Drop in Web App Flaws in 2016, Likely Not a Sign of Improved Security
Flaws in Web applications declined in 2016, but this doesn't reflect an improvement in software security because the number of vulnerabilities in other application types is set to increase, security firm says.The number of vulnerabilities reported in Web applications decreased slightly in 2016 over the previous year, with flaws in popular content-management systems dramatically declining, security firm Imperva stated in an analysis released last week. While the decrease in Web vulnerabilities could be considered a sign of improving security for online applications, Nadav Avital, technical lead for Imperva's application security research team, told eWEEK, that's unlikely to be the case. The fast-changing software landscape—with industrial control systems, the Internet of Things and mobile applications all relatively fertile fields of vulnerability research—is more likely attracting attention from security researchers, and away from Web applications, he said. "Vulnerability researchers are always looking for the easy prey," he said. "It is always easier to find vulnerabilities in stuff that has little security or no security—this is an explanation that we feel much more comfortable with."

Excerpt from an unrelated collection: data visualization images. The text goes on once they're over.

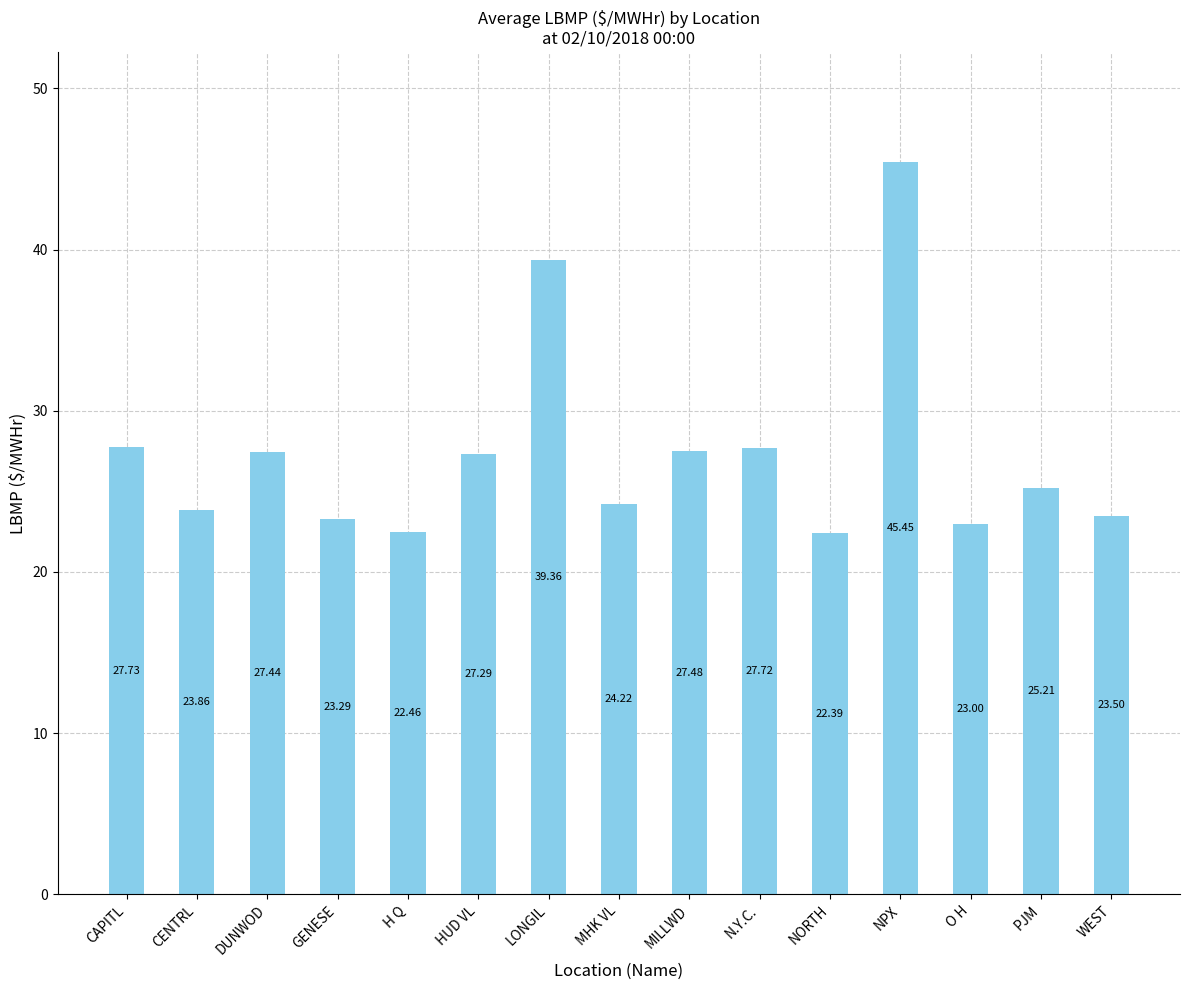

Which label corresponds to the largest value in the chart?

NPX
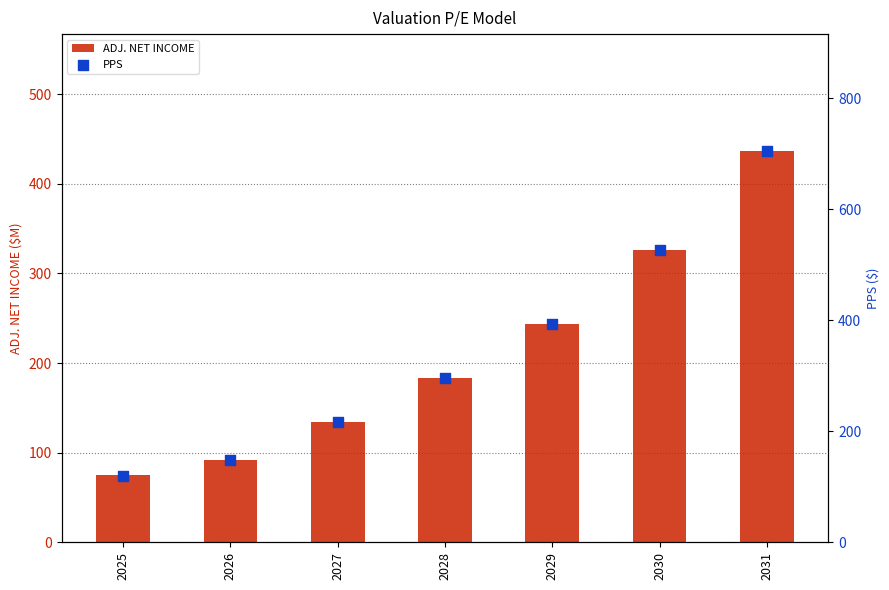

At which category is the sum across all series the highest?

2031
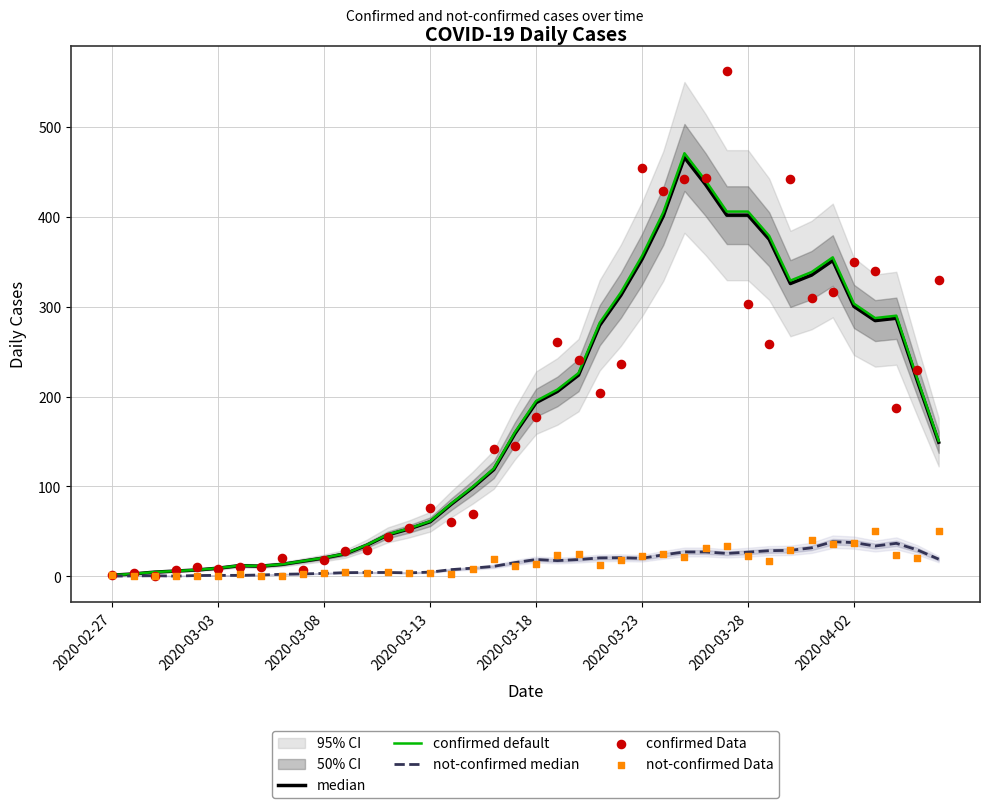

At how many categories does at least one series exceed 205?

19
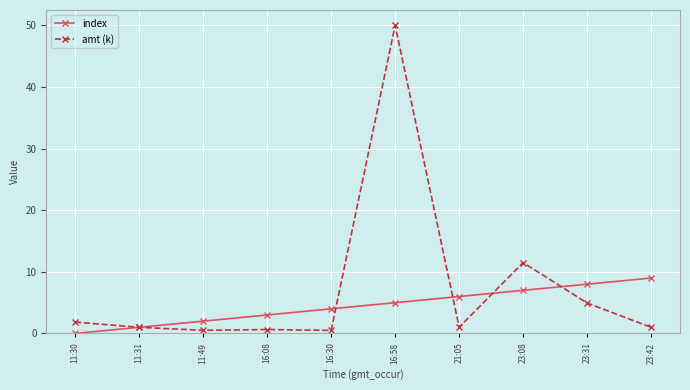

The value of index at 16:58 is 5.0. True or false?

True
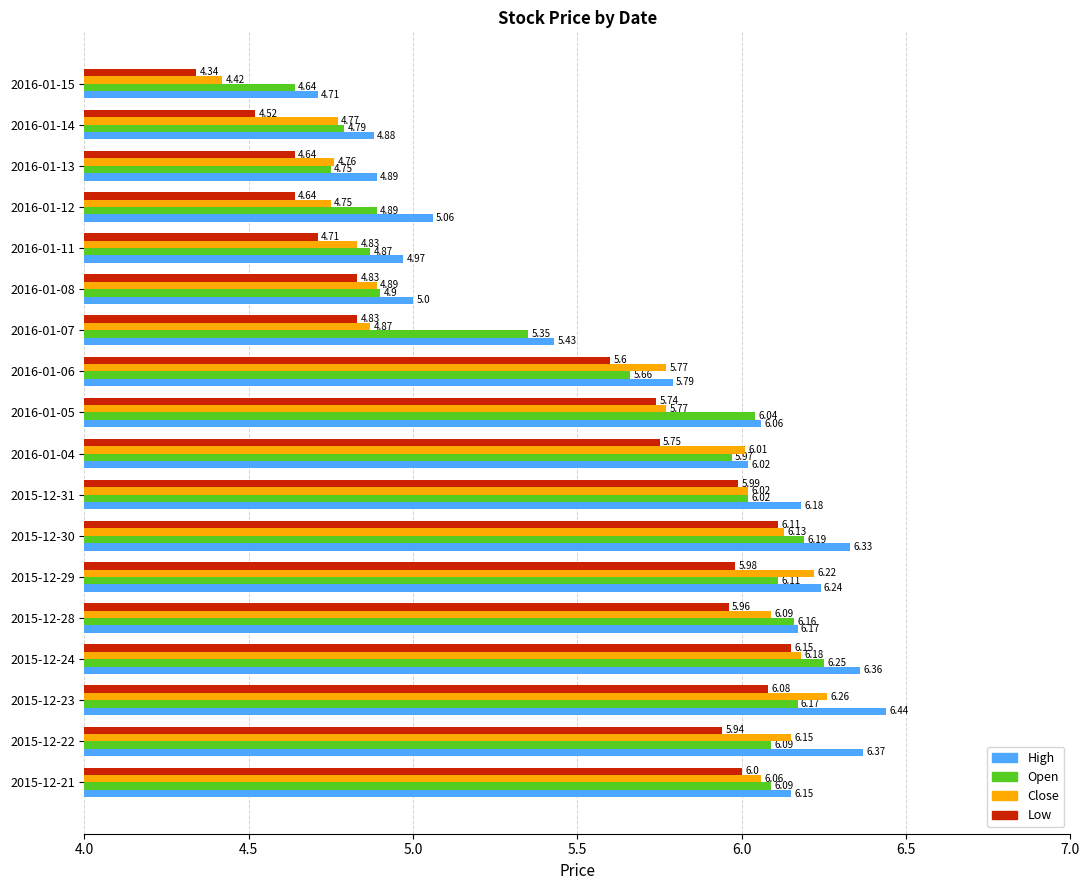

How many series are shown in this chart?

4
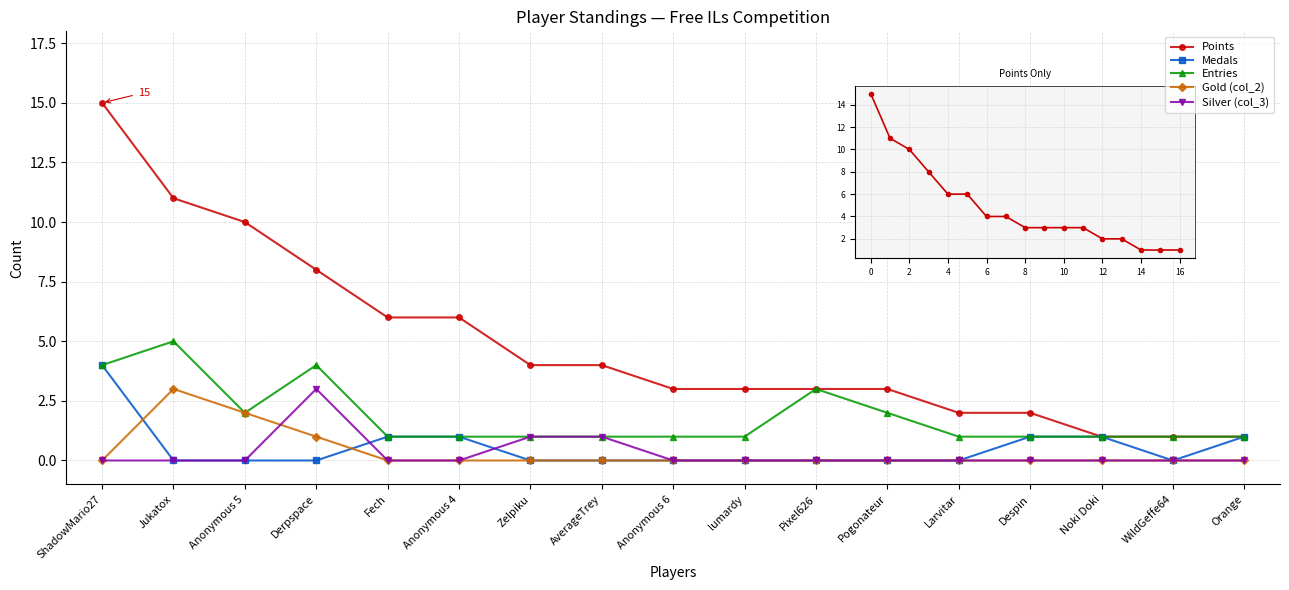

What are all the series names shown in the legend?

Points, Medals, Entries, Gold (col_2), Silver (col_3)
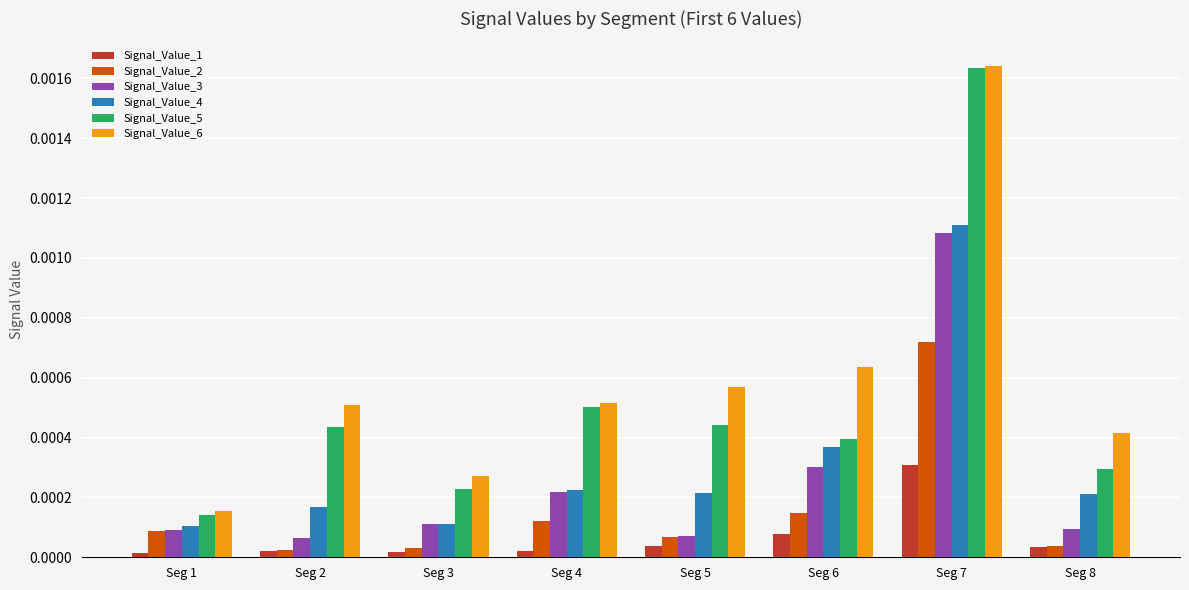

Which series has the largest total across all categories?

Signal_Value_6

"You do not see vulnerabilities in the core applications themselves," Avital said. "And this is part of the problem. You have thousands of these add-ons."More than a quarter of vulnerabilities—27 percent—were considered by Imperva to be especially high risk. The company manually reviews vulnerabilities to identify the severe issues and mitigate their potential impact. Of the flaws analyzed by Imperva, the greatest number—but not the majority—could allow an attacker to conduct a denial-of-service attack. Cross-site scripting and buffer overflows were the second and third most common attacks enabled by reported vulnerabilities, according to Imperva. Web-application vulnerabilities were not the most exploited issues, according to another firm's research. In December, data-analytics firm Recorded Future listed the most-exploited vulnerabilities for the year. Of the top-10 software issues, six affected Adobe Flash, two involved Microsoft's Explorer web browser, one affected Windows and another the last version of Microsoft’s Silverlight. The top-10 exploited vulnerabilities were completely different from the previous year, showing that exploit kits cycle through vulnerabilities quickly, switching to newer issues to remain effective against adapting defenses. "The teams behind these exploit kits continue to add fresh exploits for software as increased effectiveness in delivering the ‘customer’s’ payload will generate more revenue," the company said. Unlike the Imperva research, Recorded Future did not focus on Web attacks, but exploit kits that attempted to compromise—mostly—Windows machines.